TASK OBJECTIVE:
Would you transcribe exactly the lines from the beginning of the records below through the line with "right hip: (438, 610, -6)", both included, omitting the pictures?

MATERIAL SUPPLIED:
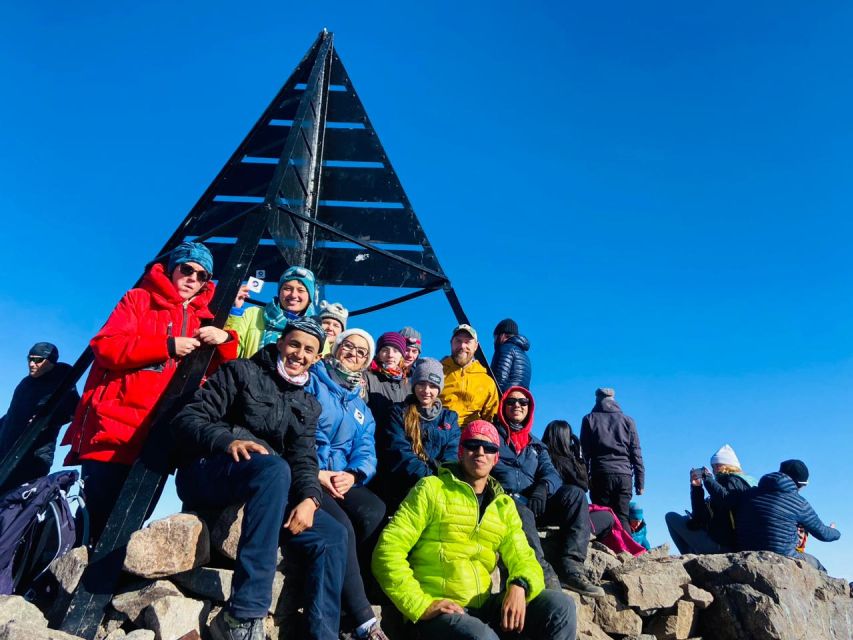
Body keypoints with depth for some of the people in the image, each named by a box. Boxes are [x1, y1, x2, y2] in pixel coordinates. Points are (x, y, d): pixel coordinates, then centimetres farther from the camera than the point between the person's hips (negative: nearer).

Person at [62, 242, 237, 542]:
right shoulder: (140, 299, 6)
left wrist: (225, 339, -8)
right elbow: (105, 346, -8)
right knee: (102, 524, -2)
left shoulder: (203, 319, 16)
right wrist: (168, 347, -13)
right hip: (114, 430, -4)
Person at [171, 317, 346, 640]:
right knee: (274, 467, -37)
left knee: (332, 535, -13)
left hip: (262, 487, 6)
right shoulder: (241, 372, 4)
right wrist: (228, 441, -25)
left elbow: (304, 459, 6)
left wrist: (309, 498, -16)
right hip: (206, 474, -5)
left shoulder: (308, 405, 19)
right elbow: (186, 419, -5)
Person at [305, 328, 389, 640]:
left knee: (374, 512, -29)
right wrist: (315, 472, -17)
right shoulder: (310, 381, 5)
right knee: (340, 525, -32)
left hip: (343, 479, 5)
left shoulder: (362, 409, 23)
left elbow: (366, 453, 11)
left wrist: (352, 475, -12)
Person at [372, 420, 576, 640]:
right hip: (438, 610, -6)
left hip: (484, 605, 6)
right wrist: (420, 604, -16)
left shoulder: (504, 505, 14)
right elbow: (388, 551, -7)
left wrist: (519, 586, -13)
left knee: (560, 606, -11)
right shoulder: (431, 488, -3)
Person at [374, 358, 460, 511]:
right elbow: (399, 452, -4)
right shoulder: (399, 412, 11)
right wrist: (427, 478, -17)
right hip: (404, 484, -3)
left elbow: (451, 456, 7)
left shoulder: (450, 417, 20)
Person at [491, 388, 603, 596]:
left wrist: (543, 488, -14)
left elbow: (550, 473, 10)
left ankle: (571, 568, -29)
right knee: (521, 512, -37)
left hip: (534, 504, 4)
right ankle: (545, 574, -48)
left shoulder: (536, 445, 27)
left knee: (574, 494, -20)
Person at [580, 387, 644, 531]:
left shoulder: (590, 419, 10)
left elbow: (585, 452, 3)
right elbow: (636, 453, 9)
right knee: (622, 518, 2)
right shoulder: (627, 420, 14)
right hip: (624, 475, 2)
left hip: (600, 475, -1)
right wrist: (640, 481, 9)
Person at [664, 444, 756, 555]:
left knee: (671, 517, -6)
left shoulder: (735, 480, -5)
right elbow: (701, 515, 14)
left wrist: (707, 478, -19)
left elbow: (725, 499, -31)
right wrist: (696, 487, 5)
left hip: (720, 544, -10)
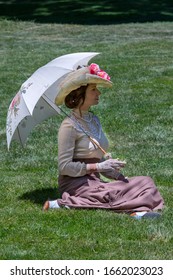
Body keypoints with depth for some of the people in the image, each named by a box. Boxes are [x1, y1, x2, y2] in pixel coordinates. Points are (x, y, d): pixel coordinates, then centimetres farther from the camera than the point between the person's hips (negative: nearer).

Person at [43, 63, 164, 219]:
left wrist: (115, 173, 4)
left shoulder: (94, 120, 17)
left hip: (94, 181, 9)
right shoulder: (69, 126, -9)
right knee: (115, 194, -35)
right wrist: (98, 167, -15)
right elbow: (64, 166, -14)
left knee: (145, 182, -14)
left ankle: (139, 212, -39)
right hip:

EXERCISE RESPONSE:
Body keypoints with depth for some of the people in the image, each named by a box. Boxes are [x1, y1, x2, y2] in pixel coordinates. Points are (x, y, d): pixel coordinates, then centimetres farther from the camera than the point between the person's hips (negative: nearer).

Person at [62, 242, 237, 542]:
right shoulder: (140, 299, 6)
left wrist: (225, 339, -8)
right elbow: (105, 346, -8)
right knee: (102, 524, -2)
left shoulder: (203, 319, 16)
right wrist: (168, 347, -13)
right hip: (114, 430, -4)
Person at [171, 317, 346, 640]:
right knee: (274, 467, -37)
left knee: (332, 535, -13)
left hip: (262, 487, 6)
right shoulder: (241, 372, 4)
right wrist: (228, 441, -25)
left elbow: (304, 459, 6)
left wrist: (309, 498, -16)
right hip: (206, 474, -5)
left shoulder: (308, 405, 19)
right elbow: (186, 419, -5)
Person at [305, 328, 389, 640]:
left knee: (374, 512, -29)
right wrist: (315, 472, -17)
right shoulder: (310, 381, 5)
right knee: (340, 525, -32)
left hip: (343, 479, 5)
left shoulder: (362, 409, 23)
left elbow: (366, 453, 11)
left wrist: (352, 475, -12)
Person at [372, 420, 576, 640]:
right hip: (438, 610, -6)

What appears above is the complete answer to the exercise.